• WHAT THE TASK REQUIRES
The expected output is a copy of every line in the records with the string "mean".

• DATA PROVIDED
____________

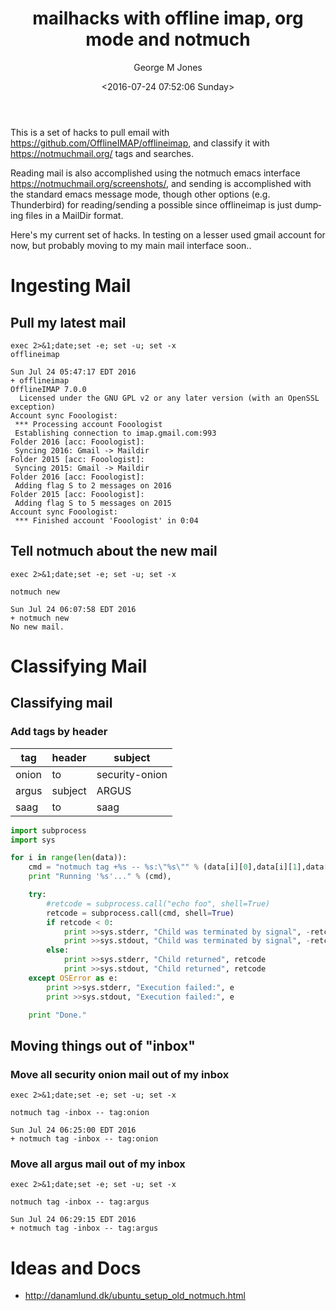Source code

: #+OPTIONS: ':nil *:t -:t ::t <:t H:3 \n:nil ^:nil arch:headline
#+OPTIONS: author:t broken-links:nil c:nil creator:nil
#+OPTIONS: d:(not "LOGBOOK") date:t e:t email:nil f:t inline:t
#+OPTIONS: num:nil p:nil pri:nil prop:nil stat:t tags:t tasks:t tex:t
#+OPTIONS: timestamp:t title:t toc:nil todo:t |:t
#+TITLE: mailhacks with offline imap, org mode and notmuch
#+DATE: <2016-07-24 07:52:06 Sunday>
#+AUTHOR: George M Jones
#+EMAIL: gmj@pobox.com
#+LANGUAGE: en
#+SELECT_TAGS: export
#+EXCLUDE_TAGS: noexport
#+CREATOR: Emacs 25.1.50.1 (Org mode 8.3.4)

This is a set of hacks to pull email with
https://github.com/OfflineIMAP/offlineimap,
and classify it with https://notmuchmail.org/ tags and searches.

Reading mail is also accomplished using the notmuch emacs interface
https://notmuchmail.org/screenshots/, and sending is accomplished with
the standard emacs message mode, though other options
(e.g. Thunderbird) for reading/sending a possible since offlineimap is
just dumping files in a MailDir format.


Here's my current set of hacks.  In testing on a lesser used gmail
account for now, but probably moving to my main mail interface soon..

* Ingesting Mail
** Pull my latest mail
  #+begin_src shell  :results output :exports both
  exec 2>&1;date;set -e; set -u; set -x
  offlineimap
  #+end_src

  #+RESULTS:
  #+begin_example
  Sun Jul 24 05:47:17 EDT 2016
  + offlineimap
  OfflineIMAP 7.0.0
    Licensed under the GNU GPL v2 or any later version (with an OpenSSL exception)
  Account sync Fooologist:
   *** Processing account Fooologist
   Establishing connection to imap.gmail.com:993
  Folder 2016 [acc: Fooologist]:
   Syncing 2016: Gmail -> Maildir
  Folder 2015 [acc: Fooologist]:
   Syncing 2015: Gmail -> Maildir
  Folder 2016 [acc: Fooologist]:
   Adding flag S to 2 messages on 2016
  Folder 2015 [acc: Fooologist]:
   Adding flag S to 5 messages on 2015
  Account sync Fooologist:
   *** Finished account 'Fooologist' in 0:04
#+end_example

** Tell notmuch about the new mail
  #+begin_src shell  :results output :exports both
  exec 2>&1;date;set -e; set -u; set -x
  
  notmuch new
  #+end_src

  #+RESULTS:
  : Sun Jul 24 06:07:58 EDT 2016
  : + notmuch new
  : No new mail.


* Classifying Mail
** Classifying mail
*** Add tags by header
#+tblname: tagByHeader
| tag   | header  | subject        |
|-------+---------+----------------|
| onion | to      | security-onion |
| argus | subject | ARGUS          |
| saag  | to      | saag           |

#+begin_src python :var data=tagByHeader :results output
import subprocess
import sys

for i in range(len(data)):
    cmd = "notmuch tag +%s -- %s:\"%s\"" % (data[i][0],data[i][1],data[i][2])
    print "Running '%s'..." % (cmd),

    try:
        #retcode = subprocess.call("echo foo", shell=True)
        retcode = subprocess.call(cmd, shell=True)
        if retcode < 0:
            print >>sys.stderr, "Child was terminated by signal", -retcode
            print >>sys.stdout, "Child was terminated by signal", -retcode
        else:
            print >>sys.stderr, "Child returned", retcode
            print >>sys.stdout, "Child returned", retcode
    except OSError as e:
        print >>sys.stderr, "Execution failed:", e
        print >>sys.stdout, "Execution failed:", e

    print "Done."

#+end_src

#+RESULTS:
: Running 'notmuch tag +onion -- to:"security-onion"'... Child returned 0
: Done.
: Running 'notmuch tag +argus -- subject:"ARGUS"'... Child returned 0
: Done.
: Running 'notmuch tag +saag -- to:"saag"'... Child returned 0
: Done.

** Moving things out of "inbox"
*** Move all security onion mail out of my inbox
  #+begin_src shell  :results output :exports both
  exec 2>&1;date;set -e; set -u; set -x
  
  notmuch tag -inbox -- tag:onion
  #+end_src

  #+RESULTS:
  : Sun Jul 24 06:25:00 EDT 2016
  : + notmuch tag -inbox -- tag:onion
    
*** Move all argus mail out of my inbox
  #+begin_src shell  :results output :exports both
  exec 2>&1;date;set -e; set -u; set -x
  
  notmuch tag -inbox -- tag:argus
  #+end_src

  #+RESULTS:
  : Sun Jul 24 06:29:15 EDT 2016
  : + notmuch tag -inbox -- tag:argus
    


* Ideas and Docs
  - http://danamlund.dk/ubuntu_setup_old_notmuch.html
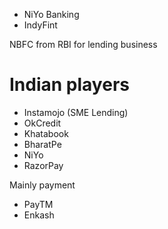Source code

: - NiYo Banking
- IndyFint
NBFC from RBI for lending business

* Indian players

- Instamojo (SME Lending)
- OkCredit
- Khatabook
- BharatPe
- NiYo
- RazorPay

Mainly payment

- PayTM
- Enkash



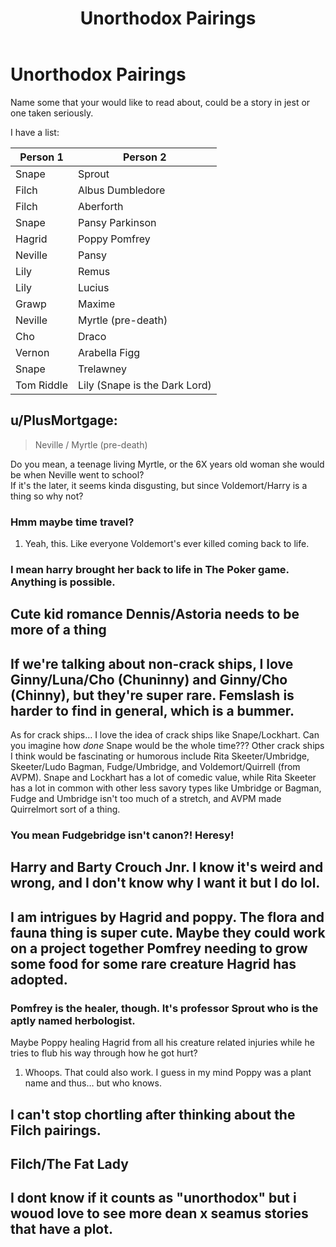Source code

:#+TITLE: Unorthodox Pairings

* Unorthodox Pairings
:PROPERTIES:
:Author: kikechan
:Score: 9
:DateUnix: 1594578357.0
:DateShort: 2020-Jul-12
:FlairText: Discussion
:END:
Name some that your would like to read about, could be a story in jest or one taken seriously.

I have a list:

| Person 1   | Person 2                      |
|------------+-------------------------------|
| Snape      | Sprout                        |
| Filch      | Albus Dumbledore              |
| Filch      | Aberforth                     |
| Snape      | Pansy Parkinson               |
| Hagrid     | Poppy Pomfrey                 |
| Neville    | Pansy                         |
| Lily       | Remus                         |
| Lily       | Lucius                        |
| Grawp      | Maxime                        |
| Neville    | Myrtle (pre-death)            |
| Cho        | Draco                         |
| Vernon     | Arabella Figg                 |
| Snape      | Trelawney                     |
| Tom Riddle | Lily (Snape is the Dark Lord) |


** u/PlusMortgage:
#+begin_quote
  Neville / Myrtle (pre-death)
#+end_quote

Do you mean, a teenage living Myrtle, or the 6X years old woman she would be when Neville went to school?\\
If it's the later, it seems kinda disgusting, but since Voldemort/Harry is a thing so why not?
:PROPERTIES:
:Author: PlusMortgage
:Score: 5
:DateUnix: 1594585648.0
:DateShort: 2020-Jul-13
:END:

*** Hmm maybe time travel?
:PROPERTIES:
:Author: stealthxstar
:Score: 5
:DateUnix: 1594587292.0
:DateShort: 2020-Jul-13
:END:

**** Yeah, this. Like everyone Voldemort's ever killed coming back to life.
:PROPERTIES:
:Author: kikechan
:Score: 1
:DateUnix: 1594611152.0
:DateShort: 2020-Jul-13
:END:


*** I mean harry brought her back to life in The Poker game. Anything is possible.
:PROPERTIES:
:Author: Aniki356
:Score: 1
:DateUnix: 1594587691.0
:DateShort: 2020-Jul-13
:END:


** Cute kid romance Dennis/Astoria needs to be more of a thing
:PROPERTIES:
:Author: Bleepbloopbotz2
:Score: 6
:DateUnix: 1594579248.0
:DateShort: 2020-Jul-12
:END:


** If we're talking about non-crack ships, I love Ginny/Luna/Cho (Chuninny) and Ginny/Cho (Chinny), but they're super rare. Femslash is harder to find in general, which is a bummer.

As for crack ships... I love the idea of crack ships like Snape/Lockhart. Can you imagine how /done/ Snape would be the whole time??? Other crack ships I think would be fascinating or humorous include Rita Skeeter/Umbridge, Skeeter/Ludo Bagman, Fudge/Umbridge, and Voldemort/Quirrell (from AVPM). Snape and Lockhart has a lot of comedic value, while Rita Skeeter has a lot in common with other less savory types like Umbridge or Bagman, Fudge and Umbridge isn't too much of a stretch, and AVPM made Quirrelmort sort of a thing.
:PROPERTIES:
:Author: AveryAlexander998
:Score: 3
:DateUnix: 1594607445.0
:DateShort: 2020-Jul-13
:END:

*** You mean Fudgebridge isn't canon?! Heresy!
:PROPERTIES:
:Author: ShredofInsanity
:Score: 8
:DateUnix: 1594645676.0
:DateShort: 2020-Jul-13
:END:


** Harry and Barty Crouch Jnr. I know it's weird and wrong, and I don't know why I want it but I do lol.
:PROPERTIES:
:Author: ash4426
:Score: 3
:DateUnix: 1594611108.0
:DateShort: 2020-Jul-13
:END:


** I am intrigues by Hagrid and poppy. The flora and fauna thing is super cute. Maybe they could work on a project together Pomfrey needing to grow some food for some rare creature Hagrid has adopted.
:PROPERTIES:
:Author: omnenomnom
:Score: 2
:DateUnix: 1594596500.0
:DateShort: 2020-Jul-13
:END:

*** Pomfrey is the healer, though. It's professor Sprout who is the aptly named herbologist.

Maybe Poppy healing Hagrid from all his creature related injuries while he tries to flub his way through how he got hurt?
:PROPERTIES:
:Author: zombieqatz
:Score: 2
:DateUnix: 1594599912.0
:DateShort: 2020-Jul-13
:END:

**** Whoops. That could also work. I guess in my mind Poppy was a plant name and thus... but who knows.
:PROPERTIES:
:Author: omnenomnom
:Score: 2
:DateUnix: 1594603293.0
:DateShort: 2020-Jul-13
:END:


** I can't stop chortling after thinking about the Filch pairings.
:PROPERTIES:
:Author: kikechan
:Score: 1
:DateUnix: 1594611209.0
:DateShort: 2020-Jul-13
:END:


** Filch/The Fat Lady
:PROPERTIES:
:Author: chlorinecrownt
:Score: 1
:DateUnix: 1594613905.0
:DateShort: 2020-Jul-13
:END:


** I dont know if it counts as "unorthodox" but i wouod love to see more dean x seamus stories that have a plot.
:PROPERTIES:
:Author: stealthxstar
:Score: 1
:DateUnix: 1594587361.0
:DateShort: 2020-Jul-13
:END:
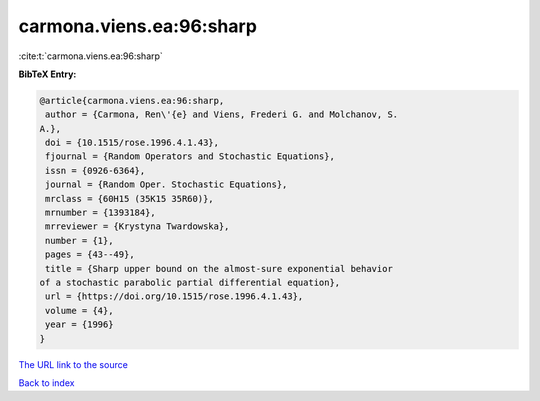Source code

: carmona.viens.ea:96:sharp
=========================

:cite:t:`carmona.viens.ea:96:sharp`

**BibTeX Entry:**

.. code-block:: bibtex

   @article{carmona.viens.ea:96:sharp,
    author = {Carmona, Ren\'{e} and Viens, Frederi G. and Molchanov, S.
   A.},
    doi = {10.1515/rose.1996.4.1.43},
    fjournal = {Random Operators and Stochastic Equations},
    issn = {0926-6364},
    journal = {Random Oper. Stochastic Equations},
    mrclass = {60H15 (35K15 35R60)},
    mrnumber = {1393184},
    mrreviewer = {Krystyna Twardowska},
    number = {1},
    pages = {43--49},
    title = {Sharp upper bound on the almost-sure exponential behavior
   of a stochastic parabolic partial differential equation},
    url = {https://doi.org/10.1515/rose.1996.4.1.43},
    volume = {4},
    year = {1996}
   }

`The URL link to the source <ttps://doi.org/10.1515/rose.1996.4.1.43}>`__


`Back to index <../By-Cite-Keys.html>`__
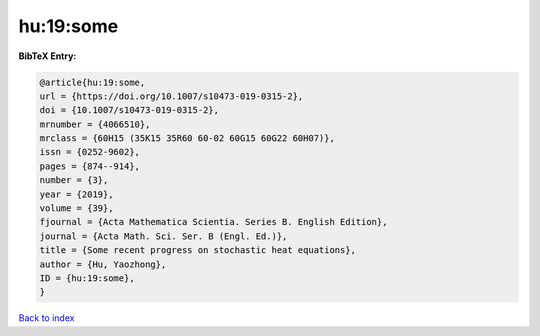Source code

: hu:19:some
==========

.. :cite:t:`hu:19:some`

.. bibliography:: ../../All.bib

**BibTeX Entry:**

.. code-block:: bibtex

   @article{hu:19:some,
   url = {https://doi.org/10.1007/s10473-019-0315-2},
   doi = {10.1007/s10473-019-0315-2},
   mrnumber = {4066510},
   mrclass = {60H15 (35K15 35R60 60-02 60G15 60G22 60H07)},
   issn = {0252-9602},
   pages = {874--914},
   number = {3},
   year = {2019},
   volume = {39},
   fjournal = {Acta Mathematica Scientia. Series B. English Edition},
   journal = {Acta Math. Sci. Ser. B (Engl. Ed.)},
   title = {Some recent progress on stochastic heat equations},
   author = {Hu, Yaozhong},
   ID = {hu:19:some},
   }

`Back to index <../index>`_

____________

• RESULT FOR THIS TASK
Do you mean, a teenage living Myrtle, or the 6X years old woman she would be when Neville went to school?\\
*** I mean harry brought her back to life in The Poker game. Anything is possible.
*** You mean Fudgebridge isn't canon?! Heresy!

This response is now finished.